Farro Risotto with Shrimp

Farro Risotto with Shrimp
Photo: Bryan Gardner
Prep Time:
1 hrs
Total Time:
1 hrs


  • 2 cups low-sodium chicken broth

  • 2 tablespoons extra-virgin olive oil

  • 4 scallions, white and green parts separated and thinly sliced

  • 1 ½ cups pearled farro

  • ½ cup dry white wine, such as Sauvignon Blanc

  • 1 pound medium shrimp, peeled and deveined

  • 1 cup frozen peas, thawed

  • ¼ cup finely grated Parmesan

  • ¼ cup finely chopped fresh herbs, such as tarragon, chives, basil, flat-leaf parsley, or chervil, plus small whole leaves for serving

  • Coarse salt and freshly ground pepper


  1. Bring broth and 2 cups water to a simmer in a medium saucepan. Heat oil in another medium saucepan over medium. Add scallion whites and cook, stirring frequently, until translucent, about 2 minutes. Add farro; cook, stirring constantly, until toasted, about 2 minutes. Add wine and cook, stirring, until absorbed.

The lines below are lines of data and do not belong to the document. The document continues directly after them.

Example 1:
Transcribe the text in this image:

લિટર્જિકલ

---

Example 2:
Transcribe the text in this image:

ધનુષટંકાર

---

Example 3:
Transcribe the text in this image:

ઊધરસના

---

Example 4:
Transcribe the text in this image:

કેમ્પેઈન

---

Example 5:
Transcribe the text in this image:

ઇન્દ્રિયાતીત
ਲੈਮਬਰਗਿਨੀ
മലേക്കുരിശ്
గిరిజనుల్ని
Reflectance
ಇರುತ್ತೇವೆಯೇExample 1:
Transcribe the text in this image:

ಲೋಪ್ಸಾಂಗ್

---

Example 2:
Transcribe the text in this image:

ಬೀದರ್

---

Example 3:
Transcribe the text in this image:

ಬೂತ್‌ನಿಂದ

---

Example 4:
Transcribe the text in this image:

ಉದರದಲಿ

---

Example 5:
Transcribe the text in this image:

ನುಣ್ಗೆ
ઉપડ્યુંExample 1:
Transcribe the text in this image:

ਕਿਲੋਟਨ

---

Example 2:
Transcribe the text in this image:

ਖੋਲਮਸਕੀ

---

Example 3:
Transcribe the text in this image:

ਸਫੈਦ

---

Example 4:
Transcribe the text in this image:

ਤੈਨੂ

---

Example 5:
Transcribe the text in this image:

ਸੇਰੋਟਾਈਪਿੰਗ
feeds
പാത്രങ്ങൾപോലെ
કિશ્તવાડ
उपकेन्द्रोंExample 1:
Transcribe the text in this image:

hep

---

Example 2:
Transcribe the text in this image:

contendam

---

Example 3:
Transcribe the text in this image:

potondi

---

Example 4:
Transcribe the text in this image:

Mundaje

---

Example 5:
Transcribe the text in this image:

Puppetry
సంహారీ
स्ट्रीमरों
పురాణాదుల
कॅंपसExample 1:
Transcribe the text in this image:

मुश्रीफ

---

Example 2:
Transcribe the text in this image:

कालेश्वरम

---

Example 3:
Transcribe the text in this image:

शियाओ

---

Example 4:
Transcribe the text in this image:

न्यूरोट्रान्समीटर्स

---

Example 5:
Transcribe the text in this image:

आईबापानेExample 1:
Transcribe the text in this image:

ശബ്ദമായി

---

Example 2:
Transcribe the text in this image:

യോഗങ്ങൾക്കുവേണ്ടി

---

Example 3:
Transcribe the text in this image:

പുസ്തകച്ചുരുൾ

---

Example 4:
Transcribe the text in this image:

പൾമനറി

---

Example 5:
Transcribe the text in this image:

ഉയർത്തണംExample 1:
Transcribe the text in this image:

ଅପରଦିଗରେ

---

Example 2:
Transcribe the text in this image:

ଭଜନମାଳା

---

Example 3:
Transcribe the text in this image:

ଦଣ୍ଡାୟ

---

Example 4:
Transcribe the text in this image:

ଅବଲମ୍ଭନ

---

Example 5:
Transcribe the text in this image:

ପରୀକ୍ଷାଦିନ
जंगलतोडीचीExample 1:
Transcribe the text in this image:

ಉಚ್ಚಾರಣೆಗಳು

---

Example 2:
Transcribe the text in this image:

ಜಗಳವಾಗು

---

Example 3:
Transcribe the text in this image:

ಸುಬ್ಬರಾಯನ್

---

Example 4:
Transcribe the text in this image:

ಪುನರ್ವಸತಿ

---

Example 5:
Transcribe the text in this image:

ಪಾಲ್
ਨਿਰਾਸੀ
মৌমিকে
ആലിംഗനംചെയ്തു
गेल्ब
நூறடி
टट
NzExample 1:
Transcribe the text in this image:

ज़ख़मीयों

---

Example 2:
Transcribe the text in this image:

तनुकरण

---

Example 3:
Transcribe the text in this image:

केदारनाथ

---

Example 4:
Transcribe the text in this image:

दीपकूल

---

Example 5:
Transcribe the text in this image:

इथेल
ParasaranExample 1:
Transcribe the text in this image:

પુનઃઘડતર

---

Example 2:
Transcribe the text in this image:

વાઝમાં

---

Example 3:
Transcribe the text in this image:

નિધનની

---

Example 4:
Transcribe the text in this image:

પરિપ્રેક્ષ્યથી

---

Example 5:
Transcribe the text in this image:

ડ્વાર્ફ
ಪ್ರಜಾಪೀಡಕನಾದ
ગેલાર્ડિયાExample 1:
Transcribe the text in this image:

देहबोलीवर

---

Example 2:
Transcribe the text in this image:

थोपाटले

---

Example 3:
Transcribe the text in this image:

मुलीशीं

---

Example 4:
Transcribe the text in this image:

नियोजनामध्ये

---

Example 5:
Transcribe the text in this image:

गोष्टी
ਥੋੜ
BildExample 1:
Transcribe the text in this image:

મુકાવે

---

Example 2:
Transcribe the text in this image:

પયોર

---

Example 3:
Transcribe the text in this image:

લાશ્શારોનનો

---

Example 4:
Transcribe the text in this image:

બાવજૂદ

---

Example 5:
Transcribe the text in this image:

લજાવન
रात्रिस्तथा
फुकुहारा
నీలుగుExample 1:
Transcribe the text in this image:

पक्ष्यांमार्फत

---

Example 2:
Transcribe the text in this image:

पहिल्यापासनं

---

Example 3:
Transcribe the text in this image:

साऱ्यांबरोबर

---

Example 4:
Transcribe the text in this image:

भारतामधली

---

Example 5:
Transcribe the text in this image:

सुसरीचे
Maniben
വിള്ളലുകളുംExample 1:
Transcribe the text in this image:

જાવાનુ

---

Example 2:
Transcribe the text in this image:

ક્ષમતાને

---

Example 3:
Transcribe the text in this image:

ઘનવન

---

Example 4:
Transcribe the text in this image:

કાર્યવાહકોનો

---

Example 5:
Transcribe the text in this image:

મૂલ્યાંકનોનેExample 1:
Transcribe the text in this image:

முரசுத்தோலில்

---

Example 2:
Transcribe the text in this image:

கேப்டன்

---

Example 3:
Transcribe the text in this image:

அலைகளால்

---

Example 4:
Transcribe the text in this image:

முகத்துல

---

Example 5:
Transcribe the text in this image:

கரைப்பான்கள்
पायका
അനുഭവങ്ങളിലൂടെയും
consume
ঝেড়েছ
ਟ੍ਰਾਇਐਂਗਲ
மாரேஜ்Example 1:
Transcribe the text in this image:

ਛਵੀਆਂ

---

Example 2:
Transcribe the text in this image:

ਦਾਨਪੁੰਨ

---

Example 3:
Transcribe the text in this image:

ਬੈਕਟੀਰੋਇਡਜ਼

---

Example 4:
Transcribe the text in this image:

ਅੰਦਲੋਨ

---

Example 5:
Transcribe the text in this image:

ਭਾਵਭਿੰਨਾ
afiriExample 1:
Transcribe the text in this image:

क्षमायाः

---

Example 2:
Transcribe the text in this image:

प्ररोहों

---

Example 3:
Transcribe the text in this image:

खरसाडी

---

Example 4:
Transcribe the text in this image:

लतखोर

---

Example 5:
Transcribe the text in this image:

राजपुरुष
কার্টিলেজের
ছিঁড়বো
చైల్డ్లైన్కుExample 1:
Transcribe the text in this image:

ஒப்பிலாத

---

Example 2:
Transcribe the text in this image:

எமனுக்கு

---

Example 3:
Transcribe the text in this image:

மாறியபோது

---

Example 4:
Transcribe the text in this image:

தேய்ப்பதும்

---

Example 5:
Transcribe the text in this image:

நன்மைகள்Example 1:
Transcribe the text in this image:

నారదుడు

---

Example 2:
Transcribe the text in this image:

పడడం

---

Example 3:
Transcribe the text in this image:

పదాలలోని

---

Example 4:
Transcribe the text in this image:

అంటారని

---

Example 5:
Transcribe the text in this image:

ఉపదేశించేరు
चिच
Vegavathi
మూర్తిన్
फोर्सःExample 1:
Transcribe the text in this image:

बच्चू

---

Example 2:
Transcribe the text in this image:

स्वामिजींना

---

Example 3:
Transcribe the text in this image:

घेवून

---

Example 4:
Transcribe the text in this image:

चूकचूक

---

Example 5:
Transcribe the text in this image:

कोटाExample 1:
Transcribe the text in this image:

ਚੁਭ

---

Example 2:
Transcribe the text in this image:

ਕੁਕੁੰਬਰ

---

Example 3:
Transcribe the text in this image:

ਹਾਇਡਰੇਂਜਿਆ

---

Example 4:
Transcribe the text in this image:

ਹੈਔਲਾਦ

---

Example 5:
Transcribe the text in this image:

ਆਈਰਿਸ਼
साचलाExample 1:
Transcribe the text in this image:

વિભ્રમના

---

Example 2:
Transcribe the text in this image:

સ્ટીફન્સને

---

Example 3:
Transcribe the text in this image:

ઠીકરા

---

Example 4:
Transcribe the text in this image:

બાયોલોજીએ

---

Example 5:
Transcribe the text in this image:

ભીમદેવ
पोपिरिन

  2. Add 1/2 cup broth mixture and cook, stirring, until liquid is absorbed. Continue adding broth in this manner, 1/2 cup at a time, until farro is tender but still slightly firm, about 30 minutes. (You may not need all of broth.) Stir in shrimp and peas and cook until shrimp are opaque, 2 to 3 minutes. Remove from heat; stir in cheese, scallion greens, and chopped herbs. Season with salt and pepper. Divide among bowls, top with herb leaves, and serve.